Of course this would happen the week I am out of the country on vacation…
My house sitter did a good job of lifting Iris out of her nest and trying to change her mind about making freak show babies. But when I returned Iris was still set in her ways, and on her nest. Stronger interventions were needed.
Apparently broody hens experience elevated body temperature, and cooling them off can sometimes snap them out of their maternal inclinations. Some people advocate dunking the hens in cold water, but it being winter and all I feared that my hen would catch a cold. But Sunday evening, when we got a nice little snowstorm that quickly obliterated my recent memories of lying in an oceanside hammock in my bikini drinking pina coladas, I brought Iris outside to chill out.
When I set her down in the snow, Iris acted as though I’d dropped her on the moon. It took her a long time to take a few steps, and when she did they were in my direction. A first for this chicken that I’ve chased in circles around my garage with a Wal-mart fish net trying to get her into the coop at night. I feared her feet would freeze, so I set her up on one of my row cover hoops and walked away.

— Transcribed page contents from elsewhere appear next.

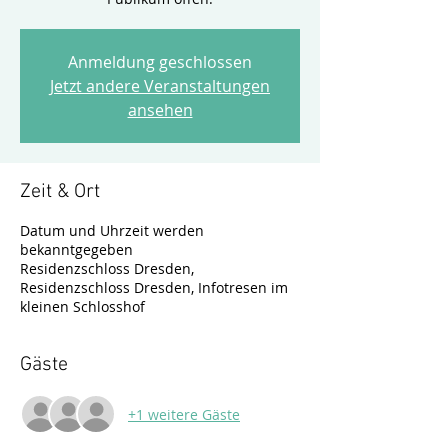
Anmeldung geschlossen
Jetzt andere Veranstaltungen
ansehen
Zeit & Ort
Datum und Uhrzeit werden
bekanntgegeben
Residenzschloss Dresden,
Residenzschloss Dresden, Infotresen im
kleinen Schlosshof
Gäste
+1 weitere Gäste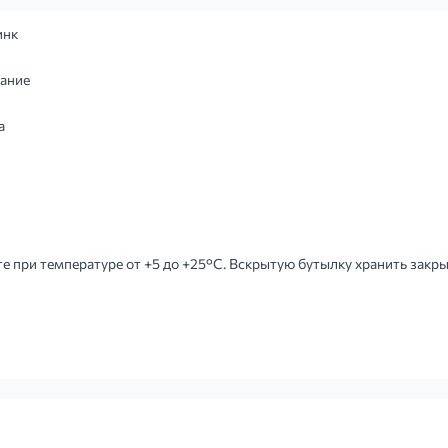
инк
ание
а
е при температуре от +5 до +25°C. Вскрытую бутылку хранить закрыт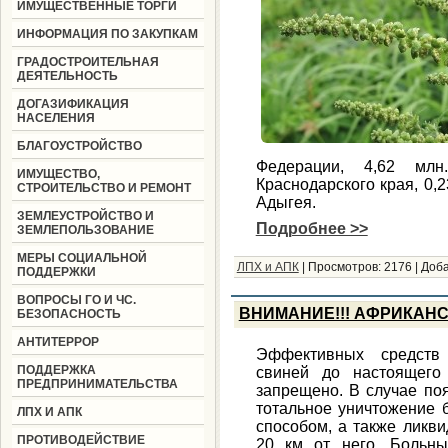
ИМУЩЕСТВЕННЫЕ ТОРГИ
ИНФОРМАЦИЯ ПО ЗАКУПКАМ
ГРАДОСТРОИТЕЛЬНАЯ
ДЕЯТЕЛЬНОСТЬ
ДОГАЗИФИКАЦИЯ
НАСЕЛЕНИЯ
БЛАГОУСТРОЙСТВО
Федерации, 4,62 млн
ИМУЩЕСТВО,
Краснодарского края, 0,2
СТРОИТЕЛЬСТВО И РЕМОНТ
Адыгея.
ЗЕМЛЕУСТРОЙСТВО И
Подробнее >>
ЗЕМЛЕПОЛЬЗОВАНИЕ
МЕРЫ СОЦИАЛЬНОЙ
ЛПХ и АПК
|
Просмотров:
2176
|
Доба
ПОДДЕРЖКИ
ВОПРОСЫ ГО И ЧС.
ВНИМАНИЕ!!! АФРИКАНС
БЕЗОПАСНОСТЬ
АНТИТЕРРОР
Эффективных средств
ПОДДЕРЖКА
свиней до настоящего
ПРЕДПРИНИМАТЕЛЬСТВА
запрещено. В случае по
тотальное уничтожение 
ЛПХ И АПК
способом, а также ликви
ПРОТИВОДЕЙСТВИЕ
20 км от него. Больн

But it was snowing pretty hard, and I didn’t have the heart to leave Iris out in the cold for much more than ten minutes. So I returned her to her flock and waited.
The next day Iris was still in her nest box, as cozy as if her Arctic adventure had been but a thumbnail-sized brain’s dream. Time for Plan B.
Iris has been spending the daylight hours in the setup above, a wire animal crate suspended over a garden bed. Might as well harvest that manure, right? And she’s inside the garden which protects her from marauding animals. At night I put her back in the coop after I’ve removed the nest box, which I reinstall during the days for Lilac to use to lay her egg.
Iris seems to be okay, and I hope these little day trips from the cozy coop will help snap her brain back to her purpose in life, which is providing eggs for my dog’s breakfast. Heck, she got to enjoy a beautiful 70-degree day outside in the sun, which is more than I can say for myself. I ask, who has a better quality of life, broodiness and all?